I started diving in the late 50's. No certification required, heck I bought my first scuba gear from J.C. Penny Healthways brand. I was finally certified in the mid 70's with NASDS, we did the dive into the pool and put all the gear on, everything was put on the bottom of the pool, Open water we did ditch and don's swap masks, turn the air valve off and everything else our instruction could figure out, even a regulator failure where we took the bc off and took the regulator off the tank and breathed from the bubbles directly from the tank. They use to teach you about any type of emergency you could have. OOA accends. Also the courses were a lot longer in length (weeks instead of days). We all had a lot of fun in these classes and looked forward to them. More pool sessions, more classroom than today, more open water sessions.
I guess there were too many problems and they just keep taking necessary things out of the courses to make them easier. My dad taught us to dive in the late fifties and he was a navy instructor, now that man had no mercy!!!!! I think he expected us to be UDT. Course the Navy tables were the bible and even though I have a computer and have dove with one since the ScubaPro bend-o-matic, have always double checked againist the tables, then the NASDS wheel, and I now have a PADI calculator. I have had a few things happen through the years and have never paniced (knock on wood), I do give the training my dad gave me and the lengthy NASDS training the credit for this.
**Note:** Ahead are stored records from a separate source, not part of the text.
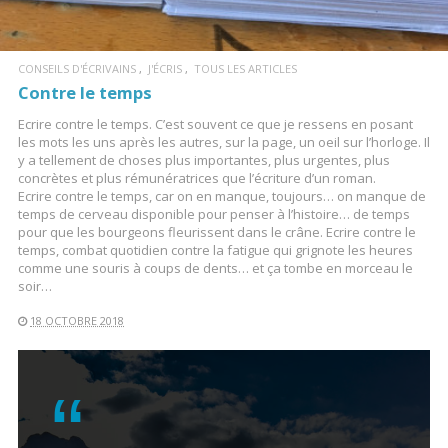
CONSEILS D'ÉCRIVAINS
J'ÉCRIS
TOUS LES ARTICLES
Contre le temps
Ecrire contre le temps. C’est souvent ce que je ressens en posant
les mots les uns après les autres, sur la page, un oeil sur l’horloge. Il
y a tellement de choses plus importantes, plus urgentes, plus
concrètes et plus rémunératrices que l’écriture d’un roman.
Ecrire contre le temps, car on en manque, toujours… on manque de
temps de cerveau disponible pour penser à l’histoire… de temps
pour que les bourgeons fleurissent dans le crâne. Ecrire contre le
temps, combat quotidien contre la fatigue qui grignote les heures
comme une souris à coups de dents… et ça tombe en morceau le
soir…
18 OCTOBRE 2018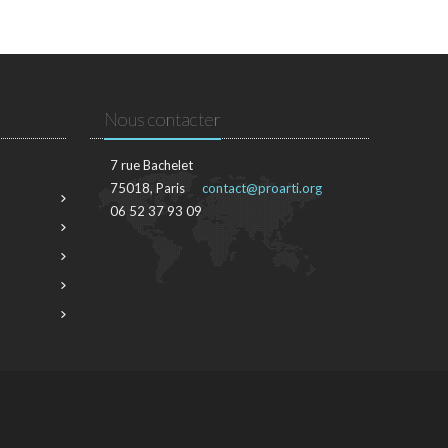
Nous contacter
7 rue Bachelet
75018, Paris
contact@proarti.org
06 52 37 93 09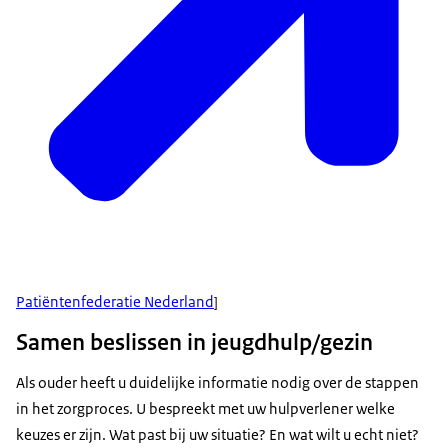
Patiëntenfederatie Nederland
]
Samen beslissen in jeugdhulp/gezin
Als ouder heeft u duidelijke informatie nodig over de stappen
in het zorgproces. U bespreekt met uw hulpverlener welke
keuzes er zijn. Wat past bij uw situatie? En wat wilt u echt niet?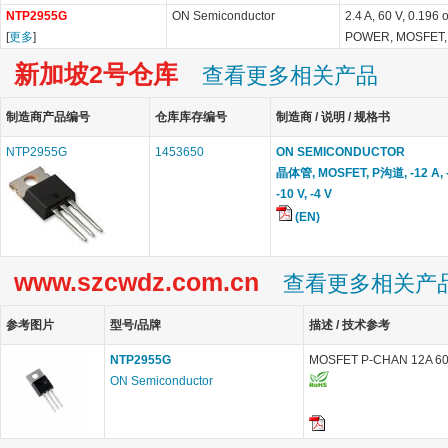
NTP2955G
ON Semiconductor
2.4 A, 60 V, 0.19
[
更多
]
POWER, MOSFET,
新加坡2号仓库
查看更多相关产品
制造商产品编号
仓库库存编号
制造商 / 说明 / 规格书
NTP2955G
1453650
ON SEMICONDUCTOR
晶体管, MOSFET, P沟道, -12 A, -
-10 V, -4 V
(EN)
www.szcwdz.com.cn
查看更多相关产
参考图片
型号/品牌
描述 / 技术参考
NTP2955G
MOSFET P-CHAN 12A 6
ON Semiconductor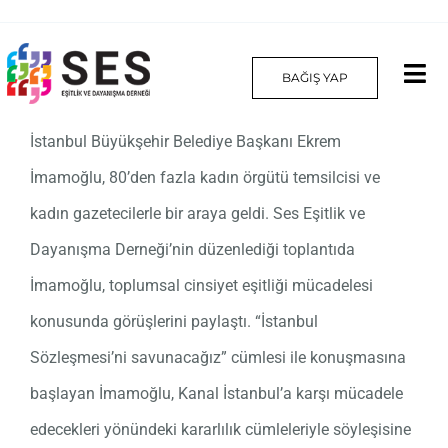
Skip
to
BAĞIŞ YAP
Tog
content
Nav
İstanbul Büyükşehir Belediye Başkanı Ekrem
Hakkımızda
İmamoğlu, 80’den fazla kadın örgütü temsilcisi ve
Projelerimiz
kadın gazetecilerle bir araya geldi. Ses Eşitlik ve
Dayanışma Derneği’nin düzenlediği toplantıda
Platform
İmamoğlu, toplumsal cinsiyet eşitliği mücadelesi
Yılın Kadınları
konusunda görüşlerini paylaştı. “İstanbul
Sözleşmesi’ni savunacağız” cümlesi ile konuşmasına
İletişim
başlayan İmamoğlu, Kanal İstanbul’a karşı mücadele
English
edecekleri yönündeki kararlılık cümleleriyle söyleşisine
I do not see where a two day course and a dive can give you a dive certification. I have done a lot of resort diving through the years and have seen so called certified divers not have the slightest idea about most anything, they even have problems putting their gear together. I just remain quite and in the corner, if you offer to help then you become their instant buddy sad to say. I end up diving alone which I prefer in a lot of these cases.